AIM OF THE EXERCISE:
The word "target이" occurs in some lines of the data. Return each such line.

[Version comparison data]
= Beginning of Section =
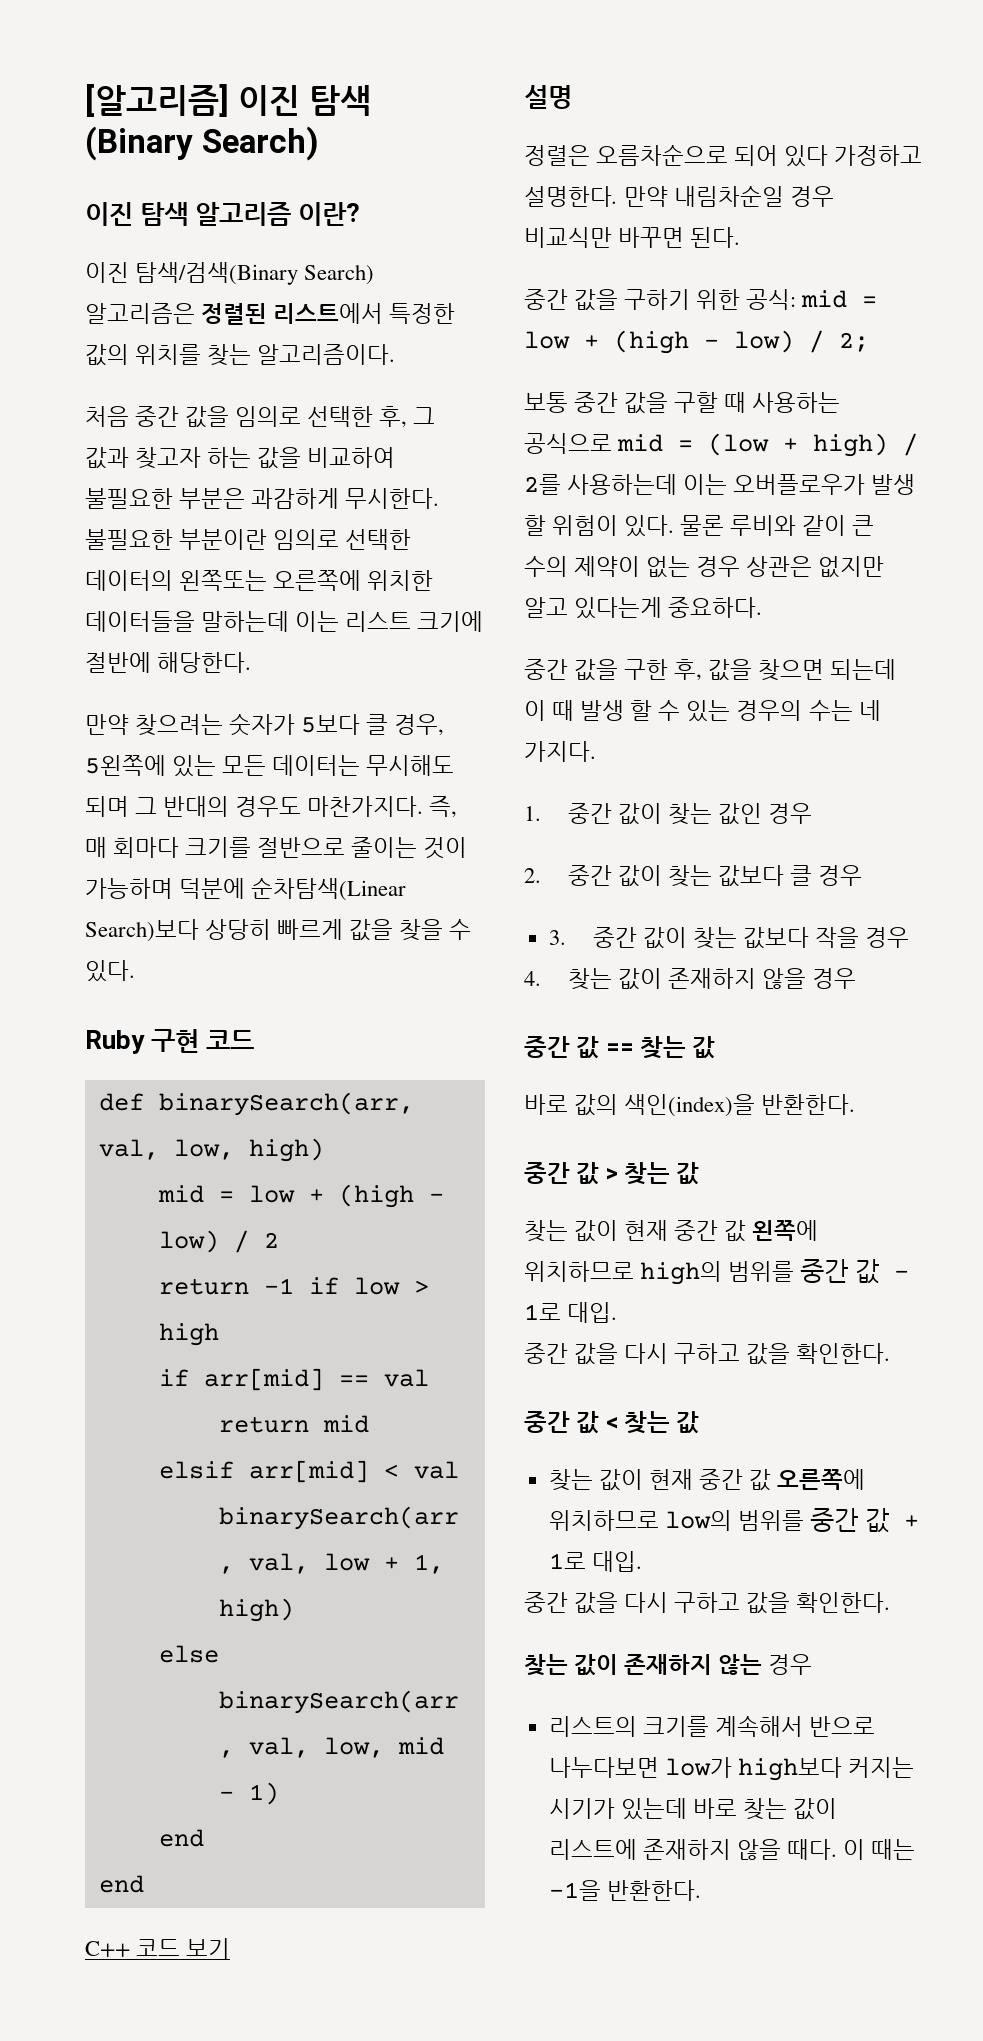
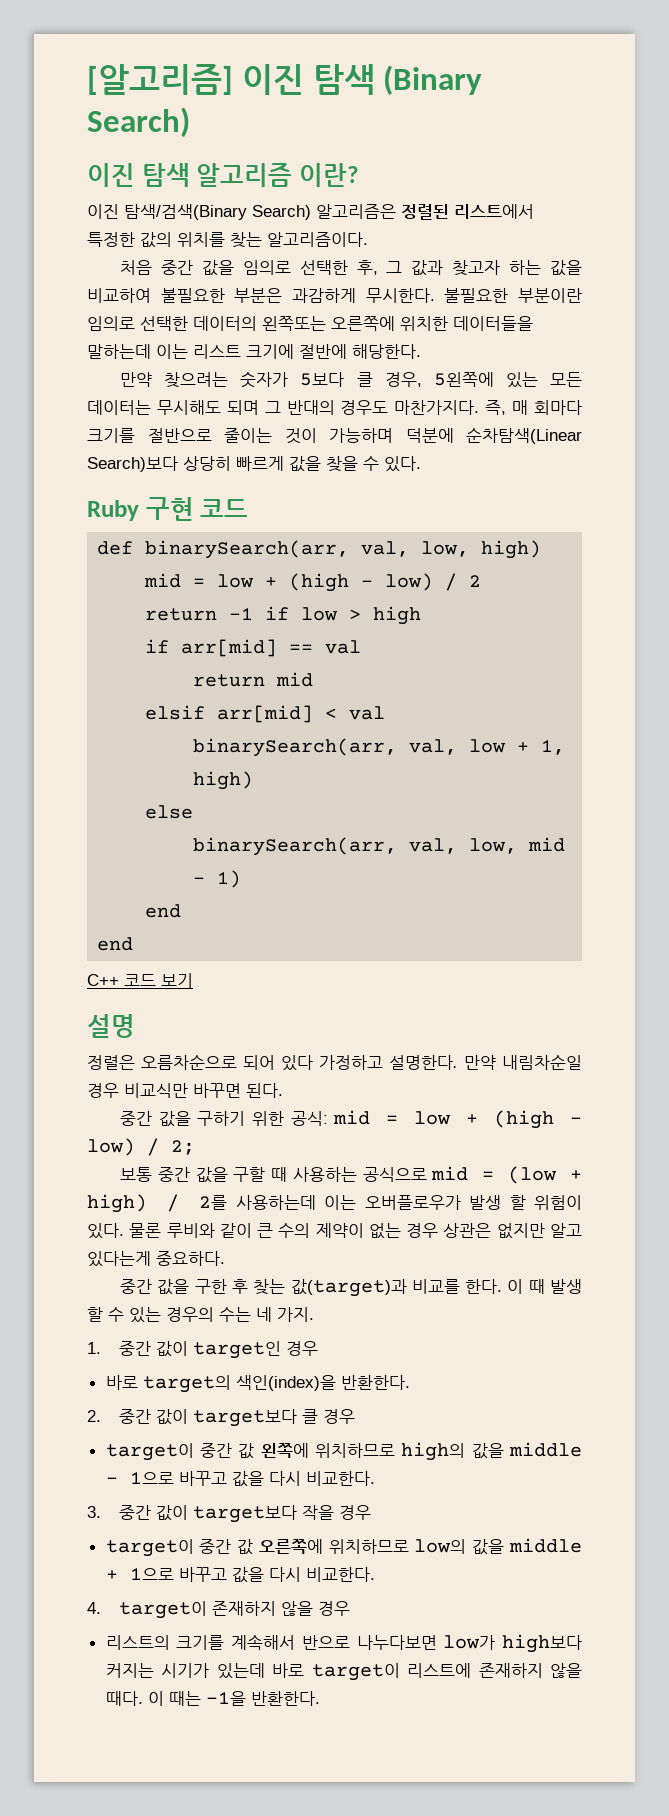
[674,659,897,681] 후, 값을 찾으면 되는데 -> [231,1279,503,1297] 후 찾는 값(target)과 비교를 한다.
[524,741,596,762] 가지다. -> [277,1307,314,1322] 가지.
[668,803,813,825] 찾는 값인 경우 -> [192,1341,318,1359] [105,1375,410,1393] target인 경우 // 바로 target의 색인(index)을 반환한다.
[668,865,785,887] 찾는 값보다 -> [192,1409,297,1427] target보다
[548,927,910,949] [524,968,857,990] [524,1036,716,1059] [524,1094,856,1117] [524,1162,700,1185] [524,1220,669,1242] 3. 중간 값이 찾는 값보다 작을 경우 // 4. 찾는 값이 존재하지 않을 경우 // 중간 값 == 찾는 값 // 바로 값의 색인(index)을 반환한다. // 중간 값 > 찾는 값 // 찾는 값이 현재 -> [105,1443,194,1461] target이
[728,1259,910,1284] [524,1302,618,1323] [524,1343,891,1365] [524,1411,700,1434] [548,1469,693,1491] 범위를 중간 값 - 1로 대입. // 중간 값을 다시 구하고 값을 확인한다. // 중간 값 < 찾는 값 // 찾는 값이 현재 -> [471,1442,582,1459] [105,1471,375,1487] [87,1505,371,1523] [105,1539,194,1557] 값을 middle - 1으로 바꾸고 값을 다시 비교한다. // 3. 중간 값이 target보다 작을 경우 // target이
[737,1508,919,1533] [548,1551,642,1572] [524,1592,891,1614] [524,1654,763,1676] 범위를 중간 값 + 1로 대입. // 중간 값을 다시 구하고 값을 확인한다. // 찾는 값이 존재하지 않는 -> [472,1538,582,1555] [105,1567,375,1583] [87,1601,313,1619] 값을 middle + 1으로 바꾸고 값을 다시 비교한다. // 4. target이 존재하지 않을
[742,1798,838,1820] 찾는 값이 -> [311,1663,400,1681] target이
= End of Section =
RESULT FOR THIS EXERCISE:
[548,927,910,949] [524,968,857,990] [524,1036,716,1059] [524,1094,856,1117] [524,1162,700,1185] [524,1220,669,1242] 3. 중간 값이 찾는 값보다 작을 경우 // 4. 찾는 값이 존재하지 않을 경우 // 중간 값 == 찾는 값 // 바로 값의 색인(index)을 반환한다. // 중간 값 > 찾는 값 // 찾는 값이 현재 -> [105,1443,194,1461] target이
[728,1259,910,1284] [524,1302,618,1323] [524,1343,891,1365] [524,1411,700,1434] [548,1469,693,1491] 범위를 중간 값 - 1로 대입. // 중간 값을 다시 구하고 값을 확인한다. // 중간 값 < 찾는 값 // 찾는 값이 현재 -> [471,1442,582,1459] [105,1471,375,1487] [87,1505,371,1523] [105,1539,194,1557] 값을 middle - 1으로 바꾸고 값을 다시 비교한다. // 3. 중간 값이 target보다 작을 경우 // target이
[737,1508,919,1533] [548,1551,642,1572] [524,1592,891,1614] [524,1654,763,1676] 범위를 중간 값 + 1로 대입. // 중간 값을 다시 구하고 값을 확인한다. // 찾는 값이 존재하지 않는 -> [472,1538,582,1555] [105,1567,375,1583] [87,1601,313,1619] 값을 middle + 1으로 바꾸고 값을 다시 비교한다. // 4. target이 존재하지 않을
[742,1798,838,1820] 찾는 값이 -> [311,1663,400,1681] target이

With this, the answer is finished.